Pertama, Badai menyinggung pemasukan dari eks bandnya Kerispatih, yang masih rutin membawakan karya-karya ciptaannya semasa masih bergabung dengan mereka.
"Ya mantan band saya aja masih bawain lagu saya sampai sekarang. Itu aja udah ketahuan, berapa yang harus dibayar kalau laporannya bener," kata Badai.
Baca Juga: Cita Citata Bela Agnez Mo, Badai Naik Pitam: Egois, Mikir Panggungnya Sendiri
Kedua, Badai juga membahas pemasukan dari penyanyi-penyanyi lain yang memakai lagu ciptaannya di setiap konser.
"Penyanyi-penyanyi Indonesia yang saya ciptain lagunya, masih beredar di mana-mana. Itu bisa dicek juga berapa," jelas Badai.
Ketiga, Badai sendiri juga masih sering tampil membawakan lagu-lagu ciptaannya, yang tentu ada nilai performing rights-nya juga dari sana.
"Saya main manggung pribadi, meskipun belum banyak, tapi ada, ada yang bisa di-collect," kata Badai.
Keempat, lagu-lagu ciptaan Badai yang biasa diputar di rumah karaoke mestinya juga dikenakan royalti performing rights.
"Belum lagi di karaoke, YouTube. Belum lagi di mana, harusnya untuk performing rights lagu-lagu saya bisa lebih gede daripada digitalnya," tutur Badai.
![Badai di forum diskusi bersama Asosiasi Komposer Seluruh Indonesia (AKSI) dan perangkat penyelenggara konser di kawasan Senayan, Jakarta, Jumat (28/2/2025). [Suara.com/Adiyoga Priyambodo]](https://media.suara.com/pictures/653x366/2025/02/28/92403-badai-di-forum-diskusi-bersama-asosiasi-komposer-seluruh-indonesia-aksi.jpg)
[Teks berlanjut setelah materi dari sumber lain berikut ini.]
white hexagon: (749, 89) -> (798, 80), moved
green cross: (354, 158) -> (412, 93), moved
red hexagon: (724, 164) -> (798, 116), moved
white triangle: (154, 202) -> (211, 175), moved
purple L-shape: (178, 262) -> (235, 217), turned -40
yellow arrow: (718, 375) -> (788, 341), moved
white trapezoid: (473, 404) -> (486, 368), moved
Namun kembali lagi, Badai mau tidak mau harus menerima besaran royalti performing rights yang ia dapat dari LMK saat ini.
"Ya disesuaikan aja, dipuas-puasin aja. Disyukuri intinya," kata Badai.
Satu-satunya cara yang Badai yakini efektif untuk melawan ketidakadilan saat ini adalah dengan tidak mengandalkan LMK lagi sebagai pihak yang selama ini mendistribusikan uang royalti.
"LMK belum punya metode yang memadai untuk penagihan live performance," tegas Badai.
Sebelumnya, Denny Chasmala mendapat sorotan publik gara-gara cuma menerima royalti performing rights sebesar Rp5,2 juta dari seluruh karya ciptaannya.
Padahal, salah satu karya ciptaan Denny Chasmala, Berharap Tak Berpisah sekarang sedang naik daun dan banyak dibawakan oleh penyanyi-penyanyi lain.
"Temen-temen band kafe atau penyanyi yang menyanyikan lagu saya itu banyak. Mereka aja sampai nggak terima saya cuma dapat Rp5,2 juta," kisah Denny Chasmala.
Lagu Berharap Tak Berpisah pun banyak diputar ulang di layanan streaming musik setelah viral lagi di kalangan anak muda. Dari situ, Denny Chasmala harusnya juga mendapat pemasukan.
"Royalti performing rights itu kan sumbernya banyak ya. Ada dari radio, televisi, kafe-kafe, bisa juga dari streaming," jelas Denny Chasmala.
Transparansi LMK dalam mendistribusikan uang royalti performing rights ke para pencipta lagu memang jadi isu lain di balik masalah pemenuhan hak mereka.
Oleh Kunto Aji, LMK bahkan digambarkan layaknya wasit curang dalam sebuah pertandingan sepak bola, yang merugikan salah satu tim.
Masalah utama kisruh perizinan lagu sendiri bermuara dari penerapan dua pasal tumpang tindih dalam Undang-Undang Nomor 28 Tahun 2014 tentang Hak Cipta.